De POL blijft in april 2022 met een cijfer van +1,3 maar nipt positief. Daarmee staan we terug bij af in vergelijking met een jaar geleden toen de POL voor het eerst sinds het uitbreken van de coronapandemie uit het dal wist te kruipen.
Hoewel het voorbije eerste kwartaal met een score van +3,1 voor de tweede keer op rij een pak minder goed geëvalueerd werd dan het voorgaande, blijft er dus nog een kleine meerderheid in positieve modus. De vooruitzichten voor het komende kwartaal belandden met -0,5 echter wel in negatieve sferen.
De hoop op een tijdelijke dip, na een eerste terugval in zes kwartalen begin dit jaar, vervloog in het afgelopen kwartaal, voornamelijk door de hand over hand toenemende zorgen omtrent de winstgevendheid van de bedrijven. De ongeziene en aanhoudende prijsstijgingen die zich dezer dagen voordoen inzake grondstoffen, materiaal en energie en op vlak van arbeidskost nog in het verschiet liggen, zijn hier ongetwijfeld debet aan.

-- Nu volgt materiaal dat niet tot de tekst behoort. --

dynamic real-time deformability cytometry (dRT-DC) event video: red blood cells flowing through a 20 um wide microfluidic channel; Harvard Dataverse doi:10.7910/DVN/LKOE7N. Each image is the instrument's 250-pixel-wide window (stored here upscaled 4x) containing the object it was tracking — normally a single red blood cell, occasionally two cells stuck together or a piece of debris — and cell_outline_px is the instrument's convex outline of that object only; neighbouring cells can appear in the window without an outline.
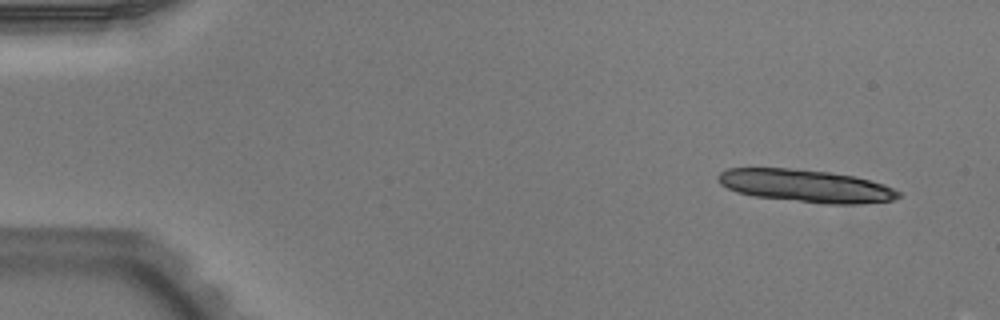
{"species": "Egyptian fruit bat (a non-hibernating species)", "species_latin": "Rousettus aegyptiacus", "temperature_condition": "warm", "stored_images_in_passage": 12, "camera_frame_rate_fps": 3000, "um_per_image_px": 0.085, "animal": {"sex": "male"}, "frame": {"image": 1, "passage_image": 1, "time_ms": 0.0, "image_size_px": [1000, 320], "cell_outline_px": [[904, 196], [892, 200], [860, 204], [828, 204], [756, 196], [736, 192], [720, 184], [716, 180], [716, 176], [720, 172], [728, 168], [792, 168], [828, 172], [856, 176], [884, 184], [900, 192]], "centroid_in_image_um": [68.51, 15.79], "position_along_channel_um": 16.5, "area_um2": 34.39}}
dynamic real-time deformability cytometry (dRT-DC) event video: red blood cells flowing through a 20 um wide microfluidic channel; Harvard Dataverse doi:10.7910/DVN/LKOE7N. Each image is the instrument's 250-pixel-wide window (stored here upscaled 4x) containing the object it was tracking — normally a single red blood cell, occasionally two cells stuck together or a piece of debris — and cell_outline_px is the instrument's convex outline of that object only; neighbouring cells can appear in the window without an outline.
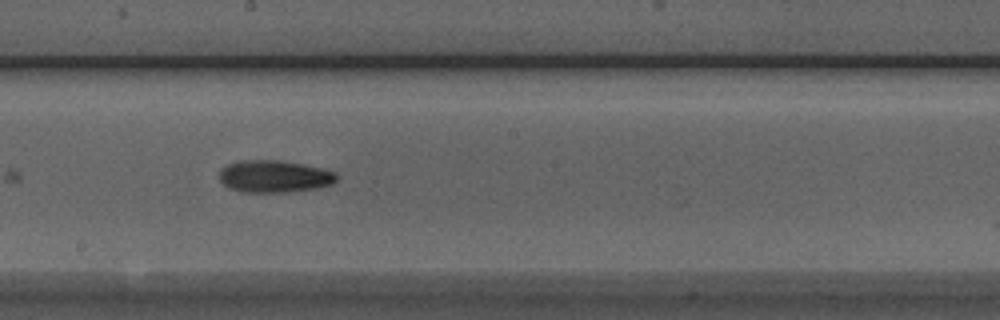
{"species": "Egyptian fruit bat (a non-hibernating species)", "species_latin": "Rousettus aegyptiacus", "temperature_condition": "room temperature", "stored_images_in_passage": 14, "segment_of_instrument_passage": [1, 2], "camera_frame_rate_fps": 3000, "um_per_image_px": 0.085, "animal": {"sex": "male"}, "frame": {"image": 1, "passage_image": 7, "time_ms": 7.667, "image_size_px": [1000, 320], "cell_outline_px": [[340, 176], [332, 184], [316, 188], [288, 192], [240, 192], [228, 188], [220, 180], [220, 168], [228, 164], [240, 160], [280, 160], [320, 168], [336, 172]], "centroid_in_image_um": [23.3, 15.0], "position_along_channel_um": 224.9, "area_um2": 22.08}}
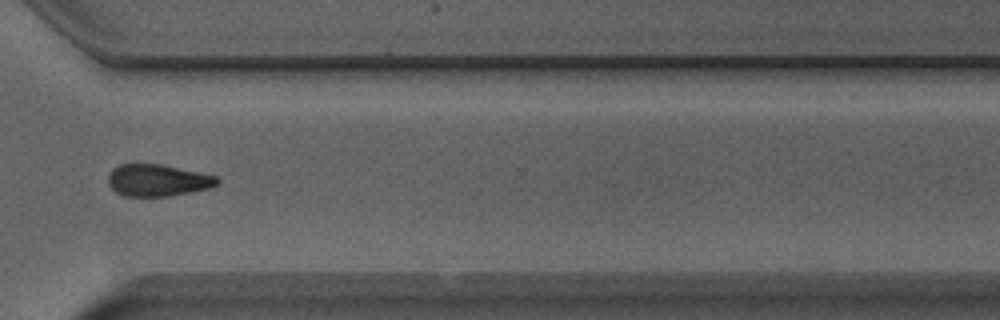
{"frame": {"image": 2, "passage_image": 10, "time_ms": 11.0, "image_size_px": [1000, 320], "cell_outline_px": [[220, 180], [216, 184], [208, 188], [168, 196], [124, 196], [116, 192], [108, 184], [108, 172], [112, 168], [120, 164], [160, 164], [200, 172], [216, 176]], "centroid_in_image_um": [13.35, 15.31], "position_along_channel_um": 357.3, "area_um2": 20.17}}
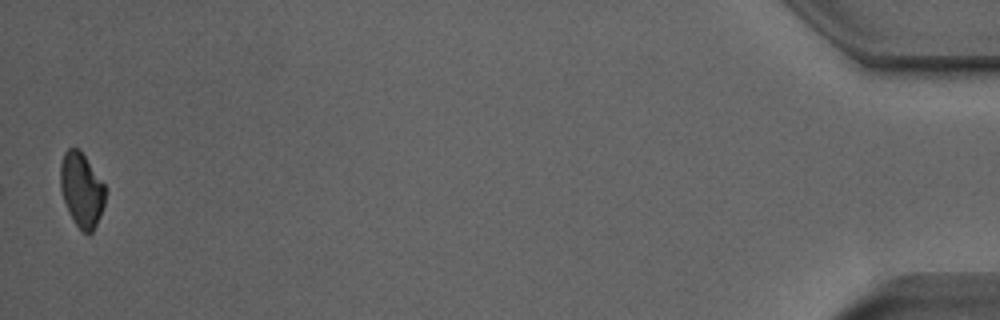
{"frame": {"image": 3, "passage_image": 13, "time_ms": 15.333, "image_size_px": [1000, 320], "cell_outline_px": [[108, 192], [100, 216], [92, 232], [88, 236], [76, 224], [68, 212], [60, 188], [60, 164], [64, 152], [68, 148], [80, 148], [108, 188]], "centroid_in_image_um": [6.96, 16.1], "position_along_channel_um": 428.2, "area_um2": 19.88}}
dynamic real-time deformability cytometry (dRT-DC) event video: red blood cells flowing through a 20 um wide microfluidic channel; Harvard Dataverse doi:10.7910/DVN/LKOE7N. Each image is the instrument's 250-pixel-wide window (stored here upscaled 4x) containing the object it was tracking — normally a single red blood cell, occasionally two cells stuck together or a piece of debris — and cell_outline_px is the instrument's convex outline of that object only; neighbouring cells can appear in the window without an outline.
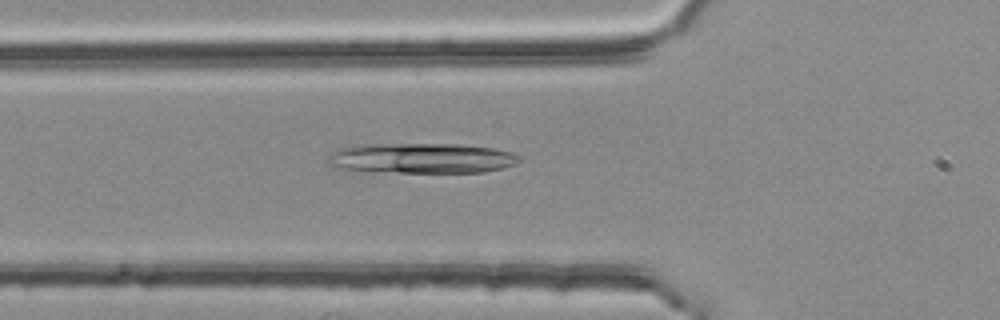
{"species": "common noctule bat (a hibernating species)", "species_latin": "Nyctalus noctula", "temperature_condition": "room temperature", "stored_images_in_passage": 45, "camera_frame_rate_fps": 3000, "um_per_image_px": 0.085, "animal": {"sex": "female", "body_mass_g": 25.1}, "frame": {"image": 1, "passage_image": 10, "time_ms": 3.0, "image_size_px": [1000, 320], "cell_outline_px": [[520, 160], [516, 164], [504, 168], [484, 172], [344, 172], [332, 168], [328, 164], [328, 156], [336, 148], [352, 144], [460, 144], [492, 148], [508, 152], [520, 156]], "centroid_in_image_um": [35.65, 13.46], "position_along_channel_um": 90.1, "area_um2": 34.68}}
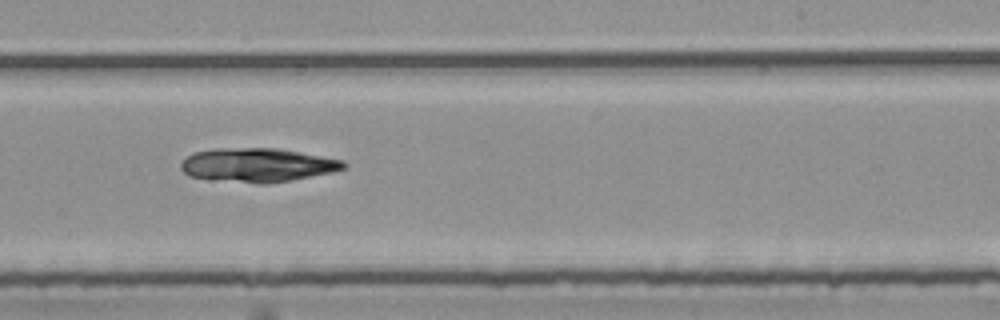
{"frame": {"image": 2, "passage_image": 24, "time_ms": 7.667, "image_size_px": [1000, 320], "cell_outline_px": [[348, 164], [344, 168], [332, 172], [292, 180], [268, 184], [260, 184], [188, 176], [180, 168], [180, 164], [188, 156], [196, 152], [212, 148], [276, 148], [300, 152], [344, 160]], "centroid_in_image_um": [21.91, 14.02], "position_along_channel_um": 267.1, "area_um2": 31.96}}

Een analyse van de POL-cijfers volgens sector toont aan dat terugval van het Limburgse ondernemersvertrouwen zich het sterkst laat voelen in de bouwsector en de detailhandel. De bouwsector is zoals hiervoor al bleek erg gevoelig voor de recente ontwikkelingen en is van alle sectoren het meest negatief gestemd voor het komende kwartaal. Maar ook bij de maakbedrijven slaat de stemming duidelijk om en gaan de vooruitzichten licht negatief. De intenties van de maakbedrijven op vlak van tewerkstelling en investeringen, waar ze toch vaak een voortrekkersrol spelen, blijven wel in de plus, maar worden toch in belangrijke mate getemperd.

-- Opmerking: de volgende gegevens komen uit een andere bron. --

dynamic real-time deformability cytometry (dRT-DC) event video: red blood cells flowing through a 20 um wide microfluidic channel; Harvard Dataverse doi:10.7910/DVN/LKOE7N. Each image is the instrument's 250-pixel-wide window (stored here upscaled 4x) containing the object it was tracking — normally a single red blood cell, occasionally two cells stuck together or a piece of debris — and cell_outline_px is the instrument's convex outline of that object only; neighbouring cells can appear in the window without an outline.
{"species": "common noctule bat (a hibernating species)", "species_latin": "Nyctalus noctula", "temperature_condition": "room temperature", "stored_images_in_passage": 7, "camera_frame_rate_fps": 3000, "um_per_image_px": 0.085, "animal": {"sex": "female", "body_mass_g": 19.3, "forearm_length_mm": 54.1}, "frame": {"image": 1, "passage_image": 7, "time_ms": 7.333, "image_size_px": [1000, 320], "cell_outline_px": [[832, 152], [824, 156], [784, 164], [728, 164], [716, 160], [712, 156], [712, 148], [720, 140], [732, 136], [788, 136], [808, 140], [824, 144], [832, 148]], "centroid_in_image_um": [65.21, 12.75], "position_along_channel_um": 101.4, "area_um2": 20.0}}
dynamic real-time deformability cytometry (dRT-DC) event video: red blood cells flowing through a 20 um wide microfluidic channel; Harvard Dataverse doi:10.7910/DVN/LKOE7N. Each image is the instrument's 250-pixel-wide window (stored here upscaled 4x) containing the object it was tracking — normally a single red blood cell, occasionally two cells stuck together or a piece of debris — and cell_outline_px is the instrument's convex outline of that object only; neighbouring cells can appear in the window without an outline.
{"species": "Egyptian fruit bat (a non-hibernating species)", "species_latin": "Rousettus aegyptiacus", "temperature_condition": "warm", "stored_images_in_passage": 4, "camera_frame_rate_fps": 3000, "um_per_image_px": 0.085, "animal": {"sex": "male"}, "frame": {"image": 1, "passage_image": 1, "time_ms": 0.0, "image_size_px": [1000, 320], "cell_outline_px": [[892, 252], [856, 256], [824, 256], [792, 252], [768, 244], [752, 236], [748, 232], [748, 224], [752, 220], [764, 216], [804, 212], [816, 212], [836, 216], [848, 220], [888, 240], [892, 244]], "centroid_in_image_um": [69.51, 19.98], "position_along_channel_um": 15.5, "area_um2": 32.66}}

Kijken we naar de grootte van de bedrijven, dan zien we de vooruitzichten sterk terugvallen en zelfs negatief worden bij de grote bedrijven. Met dat laatste haken ze aan bij de kleinste bedrijven (minder dan 10 werknemers), die echter als enigen ook het afgelopen kwartaal in negatieve stemming afsloten. In tegenstelling tot grote bedrijven zien de bedrijven met minder dan 50 werknemers wel lichte verbetering voor het komende kwartaal. Bij de bedrijven met 10 tot 49 werknemers blijven de vooruitzichten bovendien in de plus.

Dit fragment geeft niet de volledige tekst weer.